Berdasarkan peristiwa nyata, drama mengerikan ini dibintangi Johnny Depp sebagai fotografer Amerika yang mendokumentasikan efek keracunan merkuri pada warga Minamata, Kumamoto, Jepang.

WowKeren - Perseteruan rumah tangga yang terjadi antara Johnny Depp dan Amber Heard tampaknya masih menyisakan buntut panjang pada karier Depp. Usai Disney dan Warner Bros. tak lagi bekerja sama, kini MGM juga tampaknya mengikuti jejak dua perusahaan besar itu.

Menurut sutradara "Minamata" Andrew Levitas, MGM adalah studio film terbaru yang mendapat kecaman setelah tampak menjauhkan diri dari Depp. Hal ini membuat kemungkinan studio tersebut harus menanggapi reaksi penggemar usai sutradara menyebut MGM berusaha mencoba "mengubur" film itu karena keterlibatan Depp.

Berdasarkan peristiwa nyata, drama mengerikan ini dibintangi Depp sebagai fotografer Amerika yang mendokumentasikan efek keracunan merkuri pada warga Minamata, Kumamoto, Jepang. Awalnya, "Minamata" dijadwalkan untuk rilis teater di Amerika Serikat dan Inggris pada bulan Februari. Karena pandemi, rilisnya ditarik dari jadwal. Sejak itu ditetapkan bahwa untuk rilis di Inggris adalah 6 Agustus.
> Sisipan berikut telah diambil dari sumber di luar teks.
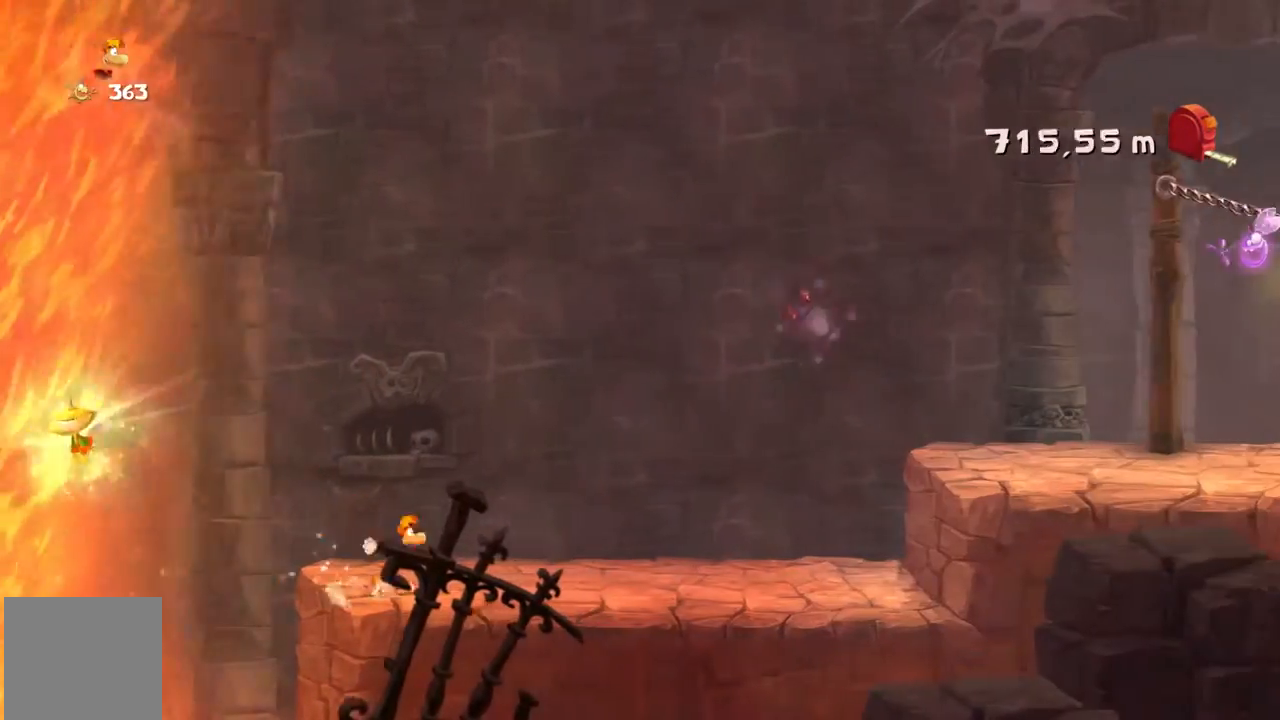
{"buttons": ["A", "R2"], "left_stick": "right", "events": [[434, "A", "down"]]}
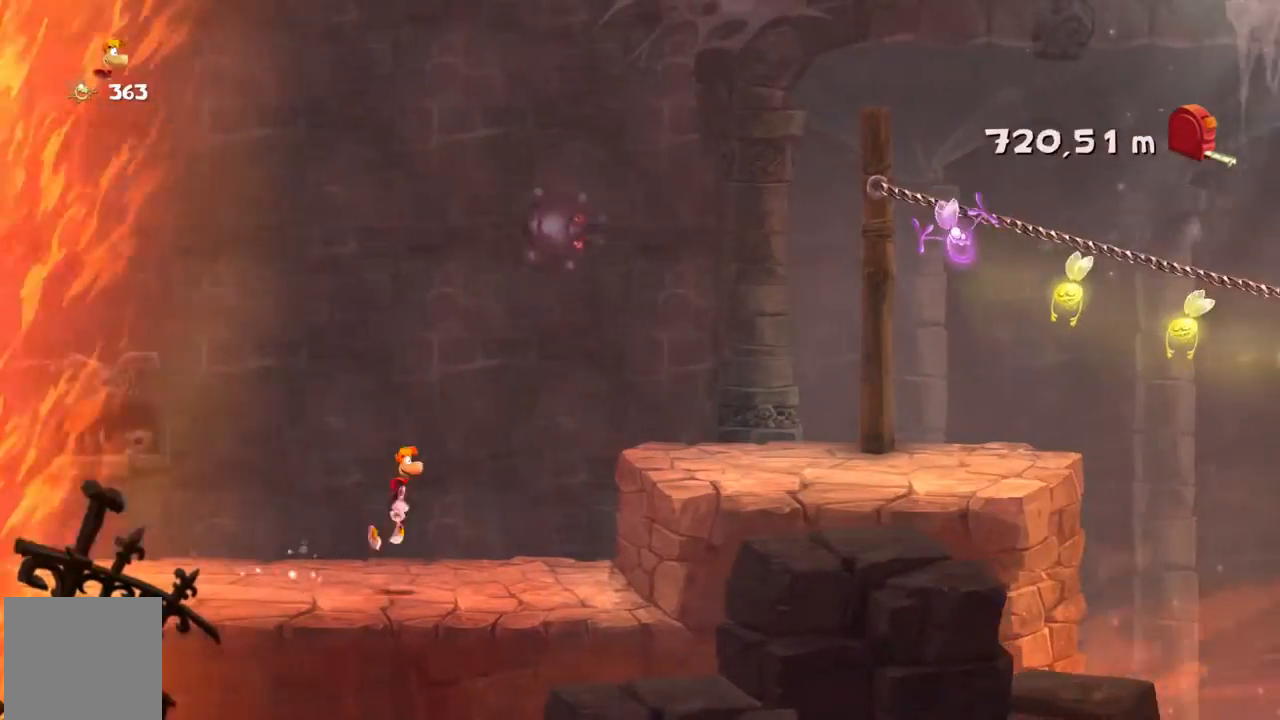
{"buttons": ["R2"], "left_stick": "right", "events": [[100, "A", "up"]]}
MGM menangani distribusi film di AS. Levitas mengatakan dia diberitahu langsung oleh kepala akuisisi Sam Wollman bahwa "MGM telah memutuskan untuk 'mengubur film'" dengan merilisnya secara diam-diam tanpa promosi hanya untuk memenuhi kewajiban kontrak mereka.

Levitas menulis surat kepada MGM, yang juga ia kirimkan kepada pendukung "Minamata", The Eugene Smith Foundation dan Minamata Foundation. Menekankan betapa pentingnya kisah ini untuk dilihat, Levitas juga menyertakan foto-foto aktual dari rasa sakit, penderitaan, dan kelainan bentuk yang menyertai keracunan merkuri di Minamata yang terungkap pada 1950-an.

"Anda secara hukum memiliki hak untuk mengubur cerita mereka seperti yang telah dilakukan banyak orang sebelumnya, tetapi Anda memiliki kewajiban moral untuk melakukan lebih baik dari itu," tulis Levitas.

"Dan setidaknya kami mohon Anda untuk berbicara langsung dengan Tuan (Tomoko) Uemura dan korban lainnya serta tawarkan kepada mereka martabat untuk memahami secara langsung," lanjut tulisan itu. "Mengapa Anda berpikir kehidupan pribadi seorang aktor lebih penting daripada anak-anak mereka yang meninggal, saudara-saudara mereka, orang tua mereka, dan semua korban pencemaran industri dan penyimpangan perusahaan."